Horton Smith won the 1934 Masters Tournament, the very first Masters, and also won the third. He is also credited with being the first professional to truly study the putting stroke to gain an advantage on opponents, and his name has become synonymous with golf education.

The Missouri native won 32 times on the PGA Tour between 1928 and ’41, including his only two majors in the Masters (1934, ’36). He was part of five Ryder Cup teams, including the 1929 U.S. team that included fellow Michigan Golf Hall of Fame members Walter Hagen, Leo Diegel and Al Watrous.

He served a non-combat role in the U.S. Army during World War II, and he became the head professional at Detroit Golf Club in 1946 and worked there until his death in 1963 at the age of 55 from Hodgkin’s disease. He was just the second head professional at Detroit GC replacing Michigan Golf Hall of Fame member Alexander Ross, the brother of legendary golf course architect Donald Ross.

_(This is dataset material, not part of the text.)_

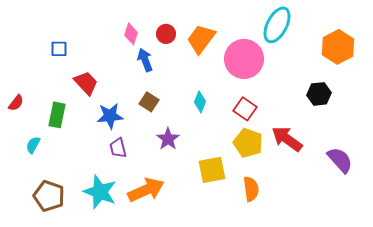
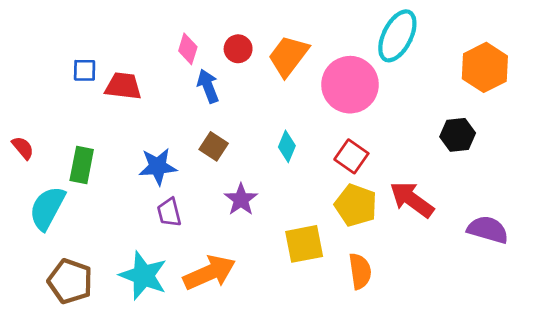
red trapezoid: (86, 83) -> (123, 86), moved, turned -40
red semicircle: (16, 103) -> (23, 148), turned -78
cyan semicircle: (33, 145) -> (47, 208), size x1.8
purple semicircle: (340, 160) -> (488, 230), turned -32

Smith played in every Masters from 1934 to ’63, though he was retired from the tour and devoted to Detroit GC where he is remembered as a stoic man and fine teacher of the game. He also competed at times in Michigan PGA Section tournaments and won the 1948 Michigan PGA Professional Championship and the 1952 Michigan Open Championship.

In 1962 he received the Bob Jones Award from the United States Golf Association in recognition of distinguished sportsmanship. He was president of the PGA of America from 1952 to ’54. The PGA of America and its many state sections annually grant the Horton Smith Award to a PGA professional who has made outstanding and continuing contributions to golf education.

In September of 2013 his green jacket, which was awarded for his Masters wins, was sold at auction by relatives for over $682,000, which at the time was believed to be the most ever paid for golf memorabilia. Smith is also a member of the World Golf Hall of Fame.